Since the publication of her book Not That Kind Of Girl: A Young Woman Tells You What She’s “Learned,” Lena Dunham has drawn criticism – for her openness about sex, for “molesting” her younger sister, and now, for her own rape. Today Dunham addressed the media-fueled controversy, from criticizing her drinking habits to trying to dig up her attacker, in an essay on Buzzfeed.As described on The Wrap, Dunahm wrote in Not That Kind Of Girl how a man she calls Barry inserted his fingers in her vagina at one point without consent and later, during a particularly rough sexual encounter, removed his condom twice also without consent.Dunham described Barry as a fellow student at Oberlin College. Her very specific description of Barrry has been found to resemble an actual student named Barry who attended Oberlin during that time and lawyers are now aflutter over the fact Barry’s name was not put in quotation marks, signifying a pseudonym. Dunham has apologized for that in her Buzzfeed essay (“To be very clear [Barry is] not the name of the man who assaulted me”), but this whole thing has still overshadowed the more important issue: that she was a victim of sexual violence.In her BuzzFeed essay, Dunham writes how perhaps if the narrative was different, she (and so many others) would have reported their life-changing attacks. Survivors especially suffer as a result of this mistrust we place on victims who may have been in an altered state of consciousness during their assault (Dunham was drunk and high). Survivors become “re-victimized by a system that demands they prove their purity and innocence,” she wrote.More of her thoughts on living as a rape survivor in the national spotlight below.Dunham says she embraces the realities of public life, which entail media scrutiny. This case is extreme:
“I have had my character and credibility questioned at every turn.
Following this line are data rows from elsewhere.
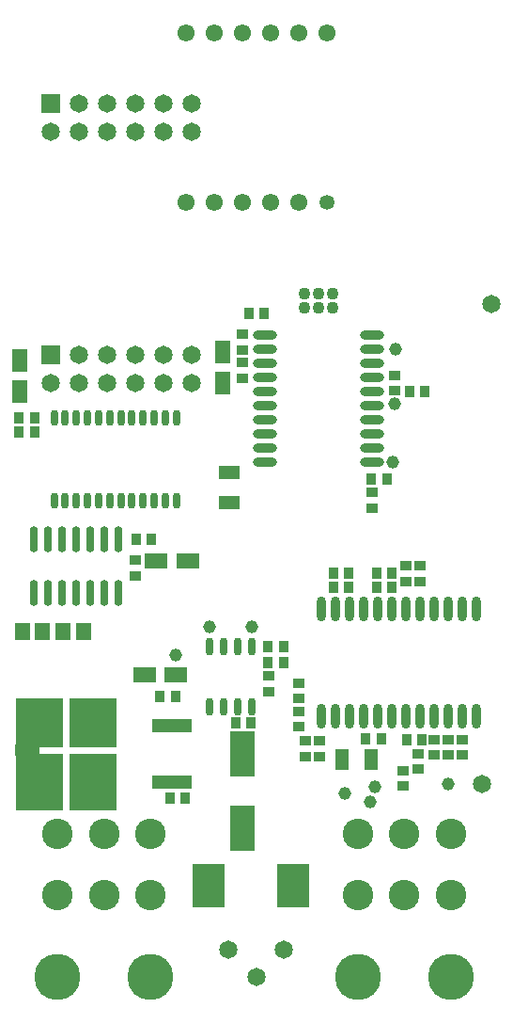
<source format=gts>
G04 Layer_Color=8388736*
%FSAX24Y24*%
%MOIN*%
G70*
G01*
G75*
%ADD81R,0.0850X0.0400*%
%ADD82R,0.1700X0.2050*%
%ADD83R,0.1695X0.2050*%
%ADD84R,0.1695X0.1750*%
%ADD85R,0.1700X0.1750*%
%ADD86O,0.0296X0.0572*%
%ADD87R,0.0532X0.0847*%
%ADD88R,0.0375X0.0414*%
%ADD89O,0.0867X0.0316*%
%ADD90R,0.0414X0.0375*%
%ADD91O,0.0316X0.0887*%
%ADD92R,0.0394X0.0355*%
%ADD93R,0.0906X0.1635*%
%ADD94R,0.1160X0.1560*%
%ADD95R,0.0493X0.0729*%
%ADD96R,0.0847X0.0532*%
%ADD97R,0.0532X0.0611*%
%ADD98O,0.0296X0.0926*%
%ADD99R,0.1438X0.0454*%
%ADD100R,0.0729X0.0493*%
%ADD101O,0.0296X0.0631*%
%ADD102R,0.0355X0.0394*%
%ADD103C,0.0454*%
%ADD104C,0.1084*%
%ADD105C,0.1635*%
%ADD106C,0.0651*%
%ADD107R,0.0651X0.0651*%
%ADD108C,0.0434*%
%ADD109C,0.0611*%
%ADD110C,0.0532*%
%ADD111C,0.0651*%
D81*
X001925Y009100D02*
D03*
D82*
X002350Y007975D02*
D03*
D83*
X004252D02*
D03*
D84*
Y010075D02*
D03*
D85*
X002350D02*
D03*
D86*
X007203Y020876D02*
D03*
X006809D02*
D03*
X006415D02*
D03*
X006022D02*
D03*
X005628D02*
D03*
X005234D02*
D03*
X004841D02*
D03*
X004447D02*
D03*
X004053D02*
D03*
X003659D02*
D03*
X003266D02*
D03*
X002872D02*
D03*
X007203Y017924D02*
D03*
X006809D02*
D03*
X006415D02*
D03*
X006022D02*
D03*
X005628D02*
D03*
X005234D02*
D03*
X004841D02*
D03*
X004447D02*
D03*
X004053D02*
D03*
X003659D02*
D03*
X003266D02*
D03*
X002872D02*
D03*
D87*
X001650Y021799D02*
D03*
Y022901D02*
D03*
X008850Y022099D02*
D03*
Y023201D02*
D03*
D88*
X001624Y020350D02*
D03*
X002176D02*
D03*
X002176Y020850D02*
D03*
X001624D02*
D03*
X015474Y021806D02*
D03*
X016026D02*
D03*
X014124Y018700D02*
D03*
X014676D02*
D03*
X012774Y014850D02*
D03*
X013326D02*
D03*
X013326Y015350D02*
D03*
X012774D02*
D03*
X014312Y014850D02*
D03*
X014863D02*
D03*
X014312Y015350D02*
D03*
X014863D02*
D03*
X009312Y010050D02*
D03*
X009863D02*
D03*
X014476Y009500D02*
D03*
X013924D02*
D03*
X006624Y011000D02*
D03*
X007176D02*
D03*
X006974Y007400D02*
D03*
X007525D02*
D03*
X011013Y012200D02*
D03*
X010462D02*
D03*
X011013Y012750D02*
D03*
X010462D02*
D03*
X010326Y024550D02*
D03*
X009774D02*
D03*
X006326Y016550D02*
D03*
X005774D02*
D03*
X015374Y009450D02*
D03*
D89*
X014137Y019300D02*
D03*
Y019800D02*
D03*
Y020300D02*
D03*
Y020800D02*
D03*
Y021300D02*
D03*
Y021800D02*
D03*
Y022300D02*
D03*
Y022800D02*
D03*
Y023300D02*
D03*
Y023800D02*
D03*
X010338Y019300D02*
D03*
Y019800D02*
D03*
Y020300D02*
D03*
Y020800D02*
D03*
Y021300D02*
D03*
Y021800D02*
D03*
Y022300D02*
D03*
Y022800D02*
D03*
Y023300D02*
D03*
Y023800D02*
D03*
D90*
X009550Y023826D02*
D03*
Y023274D02*
D03*
X014950Y021824D02*
D03*
Y022376D02*
D03*
X014150Y018226D02*
D03*
Y017674D02*
D03*
X015337Y015626D02*
D03*
Y015074D02*
D03*
X015837Y015626D02*
D03*
Y015074D02*
D03*
X017337Y009476D02*
D03*
Y008924D02*
D03*
X016837Y009476D02*
D03*
Y008924D02*
D03*
X016350D02*
D03*
X015250Y007824D02*
D03*
Y008376D02*
D03*
X012287Y009426D02*
D03*
Y008874D02*
D03*
X011787Y009426D02*
D03*
Y008874D02*
D03*
X011537Y009924D02*
D03*
Y010476D02*
D03*
Y010924D02*
D03*
Y011476D02*
D03*
X005750Y015274D02*
D03*
Y015826D02*
D03*
X010487Y011174D02*
D03*
Y011726D02*
D03*
X009550Y022826D02*
D03*
Y022274D02*
D03*
X015800Y008976D02*
D03*
Y008424D02*
D03*
D91*
X017837Y014109D02*
D03*
X017337D02*
D03*
X016837D02*
D03*
X016337D02*
D03*
X015837D02*
D03*
X015337D02*
D03*
X014837D02*
D03*
X014337D02*
D03*
X013837D02*
D03*
X013337D02*
D03*
X012837D02*
D03*
X012337D02*
D03*
X017837Y010291D02*
D03*
X017337D02*
D03*
X016837D02*
D03*
X016337D02*
D03*
X015837D02*
D03*
X015337D02*
D03*
X014837D02*
D03*
X014337D02*
D03*
X013837D02*
D03*
X013337D02*
D03*
X012837D02*
D03*
X012337D02*
D03*
D92*
X016350Y009476D02*
D03*
D93*
X009537Y006331D02*
D03*
Y008969D02*
D03*
D94*
X008350Y004300D02*
D03*
X011350D02*
D03*
D95*
X014131Y008750D02*
D03*
X013068D02*
D03*
D96*
X007189Y011750D02*
D03*
X006086D02*
D03*
X006499Y015800D02*
D03*
X007601D02*
D03*
D97*
X002454Y013300D02*
D03*
X001746D02*
D03*
X003904D02*
D03*
X003196D02*
D03*
D98*
X005150Y016545D02*
D03*
X004650D02*
D03*
X004150D02*
D03*
X003650D02*
D03*
X003150D02*
D03*
X002650D02*
D03*
X002150D02*
D03*
X005150Y014655D02*
D03*
X004650D02*
D03*
X004150D02*
D03*
X003650D02*
D03*
X003150D02*
D03*
X002650D02*
D03*
X002150D02*
D03*
D99*
X007062Y009950D02*
D03*
Y007950D02*
D03*
D100*
X009100Y017868D02*
D03*
Y018931D02*
D03*
D101*
X009887Y012773D02*
D03*
X009387D02*
D03*
X008887D02*
D03*
X008387D02*
D03*
X009887Y010627D02*
D03*
X009387D02*
D03*
X008887D02*
D03*
X008387D02*
D03*
D102*
X015926Y009450D02*
D03*
D103*
X007180Y012450D02*
D03*
X008387Y013450D02*
D03*
X009887D02*
D03*
X014900Y019300D02*
D03*
X015000Y023300D02*
D03*
X014950Y021350D02*
D03*
X014250Y007800D02*
D03*
X014100Y007250D02*
D03*
X013200Y007550D02*
D03*
X016850Y007900D02*
D03*
D104*
X006291Y006115D02*
D03*
Y003950D02*
D03*
X004637Y006115D02*
D03*
Y003950D02*
D03*
X002984D02*
D03*
Y006115D02*
D03*
X016941D02*
D03*
Y003950D02*
D03*
X015287Y006115D02*
D03*
Y003950D02*
D03*
X013634D02*
D03*
Y006115D02*
D03*
D105*
X006291Y001076D02*
D03*
X002984D02*
D03*
X016941D02*
D03*
X013634D02*
D03*
D106*
X009053Y002042D02*
D03*
X010037Y001058D02*
D03*
X011022Y002042D02*
D03*
X002756Y022100D02*
D03*
X003756Y023100D02*
D03*
Y022100D02*
D03*
X004756Y023100D02*
D03*
Y022100D02*
D03*
X005756Y023100D02*
D03*
Y022100D02*
D03*
X006756Y023100D02*
D03*
Y022100D02*
D03*
X007756Y023100D02*
D03*
Y022100D02*
D03*
X002756Y030996D02*
D03*
X003756Y031996D02*
D03*
Y030996D02*
D03*
X004756Y031996D02*
D03*
Y030996D02*
D03*
X005756Y031996D02*
D03*
Y030996D02*
D03*
X006756Y031996D02*
D03*
Y030996D02*
D03*
X007756Y031996D02*
D03*
Y030996D02*
D03*
D107*
X002756Y023100D02*
D03*
Y031996D02*
D03*
D108*
X011737Y025250D02*
D03*
Y024750D02*
D03*
X012237Y025250D02*
D03*
Y024750D02*
D03*
X012737Y025250D02*
D03*
Y024750D02*
D03*
D109*
X012539Y034496D02*
D03*
X011539D02*
D03*
X010539D02*
D03*
X009539D02*
D03*
X008539D02*
D03*
X007539D02*
D03*
Y028496D02*
D03*
X008539D02*
D03*
X009539D02*
D03*
X010539D02*
D03*
X011539D02*
D03*
D110*
X012539D02*
D03*
D111*
X018400Y024900D02*
D03*
X018050Y007900D02*
D03*
M02*

</source>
I have been attacked online with violent and misogynistic language. Reporters have attempted to uncover the identity of my attacker despite my sincerest attempts to protect this information. My work has been torn apart in an attempt to prove I am a liar, or worse, a deviant myself.”
She details the need to challenge misconceptions about rape:
“I have a certain empathy for the journalists who asked me questions like whether I regret how much I drank that night or what my attacker would say if he was asked about me. These ignorant lines of inquiry serve to further flawed narratives about rape, but these people are reacting to the same set of social signals that we all are — signals telling us that preventing assault is a woman’s job, that rape is only rape when a stranger drags you into a dark alley with a knife at your throat, that our stories are never true, and that lying about rape is a way for women to enact revenge on innocent men. These misconceptions about rape are rampant, destructive and precisely the thing that prevents survivors from seeking the support that they need and deserve.”
The essay nods to the UVA crisis of recent weeks.
“Prevention and response on campuses is only a small part of the problem with how we as a nation are handling sexual assault. But it’s a good place to start.”
Finally, Dunham has simple, powerful advice for helping a rape survivor: “You can help by saying I believe you.”